The test for prejudice is whether 1) the planned defense to the original charge would still be available after the amendment, and 2) whether the defendant's evidence would be equally applicable after, as well as before, the amendment. Seeler, 316 S.W.3d at 926; State v. Taylor, 375 S.W.2d 58, 63 (Mo. 1964) (setting forth the test for prejudice following an amendment).
Canaday does not argue in his brief that this test applies to evidence or planned defenses applicable to other counts other than the one which was amended. Thus, we focus our analysis on the evidence and defenses applicable only to the charge which was amended.
“A person commits the crime of child molestation in the first degree if he or she subjects another person who is less than fourteen years of age to sexual contact.” § 566.067.1. “Sexual contact” is defined as “any touching of another person with the genitals or any touching of the genitals or anus of another person, or the breast of a female person, or such touching through the clothing, for the purpose of arousing or gratifying sexual desire of any person.” § 566.010(3).
With regard to Canaday's planned defense to the child molestation count, his counsel, in explaining how Canaday was prejudiced, argued the following to the trial court:
[M]y whole trial strategy, the whole entire case, has been that this is a case of digital penetration, not a case of statutory rape.[ ] Why would I concede that? Because I know that statutory rape, child molestation, is not a lesser included offense. So they have never charged anything to do with digital penetration. So if I argue digital penetration the whole entire way through the trial and argue that there is no statutory rape, I know that they can't amend down to molestation in regards to count one, because it's not a lesser included offense and there is case law on point that says they can't do that. The reason we are prejudiced is because all of our lines of questioning and the whole entire trial strategy we've had throughout this trial has to do with that line of defense. Now at the end of trial, when evidence is closed, they decide to amend. All the witnesses are gone. I wasn't prepared to ask those questions or to close on that manner or to cross-examine people in regards to that count. We were doing only a statutory rape charge. I think that's why it causes prejudice. It violates my client's due process rights and it also, I mean, it messes up our trial strategy and I think that's why it's prejudicial.
Statutory rape is codified in section 566.032, which states as follows: “1. A person commits the crime of statutory rape in the first degree if he has sexual intercourse with another person who is less than fourteen years old. 2. Statutory rape in the first degree or an attempt to commit statutory rape in the first degree is a felony....” Sexual intercourse is defined as “any penetration, however slight, of the female sex organ by the male sex organ, whether or not an emission results.” § 566.010(4).
In considering whether Canaday would be prejudiced by the amendment, the court stated:
[I]t's not as if the Defendant has not been on notice since the case began that there were allegations having to do with the girl's vagina. This is not a case where the only thing that had ever been mentioned was, so to speak, above the waist, the lips, mouth on the breast, and now they want to amend. I mean, this whole case has been directed by—I don't want to say the whole case, but certainly a significant portion of the case has been about Count I and the statutory rape charge. So I don't find that there is prejudice to the Defendant with regards to preparation.

•••••

### Exercise details
Quote the portion of the court excerpt that opens with the words containing "The test for prejudice is" and closes with "following an amendment).". The lines that come next are separate material and have no connection to the court excerpt.

•••••

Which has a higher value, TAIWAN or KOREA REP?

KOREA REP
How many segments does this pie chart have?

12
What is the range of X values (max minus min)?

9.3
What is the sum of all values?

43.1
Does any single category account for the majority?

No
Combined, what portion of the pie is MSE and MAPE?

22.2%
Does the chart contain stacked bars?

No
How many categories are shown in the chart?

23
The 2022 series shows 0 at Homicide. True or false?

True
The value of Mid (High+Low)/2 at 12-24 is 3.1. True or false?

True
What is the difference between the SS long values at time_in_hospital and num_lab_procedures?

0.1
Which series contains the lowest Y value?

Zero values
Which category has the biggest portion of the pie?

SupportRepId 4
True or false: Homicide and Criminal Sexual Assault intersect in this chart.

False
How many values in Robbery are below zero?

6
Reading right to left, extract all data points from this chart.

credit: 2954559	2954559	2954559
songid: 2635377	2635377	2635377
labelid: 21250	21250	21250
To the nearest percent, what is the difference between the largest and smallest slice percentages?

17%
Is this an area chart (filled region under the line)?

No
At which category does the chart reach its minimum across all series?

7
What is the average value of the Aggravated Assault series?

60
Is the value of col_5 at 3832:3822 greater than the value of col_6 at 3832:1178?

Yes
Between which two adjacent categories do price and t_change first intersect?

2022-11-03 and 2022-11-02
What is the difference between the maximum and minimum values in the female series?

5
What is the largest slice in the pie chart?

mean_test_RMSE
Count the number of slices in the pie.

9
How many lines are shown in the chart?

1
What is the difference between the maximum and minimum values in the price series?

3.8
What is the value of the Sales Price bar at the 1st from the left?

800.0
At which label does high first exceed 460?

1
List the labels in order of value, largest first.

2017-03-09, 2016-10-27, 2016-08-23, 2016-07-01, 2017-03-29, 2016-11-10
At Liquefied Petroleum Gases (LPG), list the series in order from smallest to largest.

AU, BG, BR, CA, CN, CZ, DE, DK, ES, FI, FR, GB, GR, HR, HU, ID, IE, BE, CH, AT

•••••

### Exercise solution
The test for prejudice is whether 1) the planned defense to the original charge would still be available after the amendment, and 2) whether the defendant's evidence would be equally applicable after, as well as before, the amendment. Seeler, 316 S.W.3d at 926; State v. Taylor, 375 S.W.2d 58, 63 (Mo. 1964) (setting forth the test for prejudice following an amendment).